Watching my wife and her brother care for their dad in the last year of his life made me realize just how much we need God’s love, and how helpless we are to save ourselves. Jana’s dad had owned his own business. There was nothing he couldn’t fix. His faith led him to serve on mission trips around the world. Yet eventually, he could no longer help others or himself.

We live in a culture which celebrates and rewards the ability to get things done. Yet I’m convinced that “getting things done” often separates us from God. One person who realized this was Henri Nouwen, a priest, theologian, and bestselling author who taught at Ivy League schools. He was in demand around the world as a conference speaker.

Nouwen spent the last ten years of his life living in a community for the mentally disabled. He lived in a small room with a single bed, a bookshelf, and few pieces of furniture.

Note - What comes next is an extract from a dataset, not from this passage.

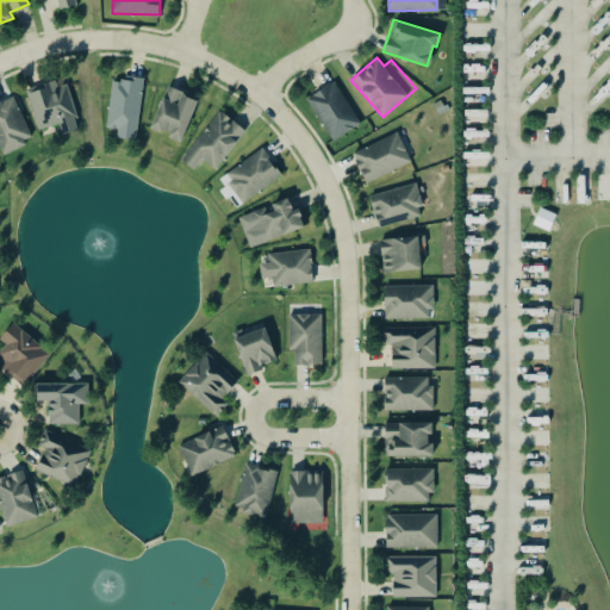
[(105,128),(117,129),(116,137),(135,139),(143,80),(113,76),(105,128)]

The people he lived with didn’t know he was world famous. They couldn’t even read his books. He spent two hours every day helping a young man named Adam who was profoundly disabled, bathing and shaving him and guiding his hand as he tried to eat. Adam could only grunt and groan.

People would ask Nouwen if this was the best use of his time. Couldn’t someone else do these things, and allow Henri to do what world theologians are supposed to do? Nouwen would say, “I am not giving up anything. It is I, not Adam, who gets the main benefit from our friendship.”

Today, mental illness is in the news nearly every day. At any moment, one in five people experience mental health issues. Over the course of our lives, 45% will experience mental illness. Being a city-center church, many people who are seriously hurting come to us.

My wife loved her dad, even when he could no longer do for her or himself or others. In the same way, we’re called to love those who can’t respond in a way that we’d prefer.

Henri Nouwen came to love Adam. In the process he learned what it must be like for God to love us—spiritually uncoordinated, able to respond only with what must seem to God like grunts and groans.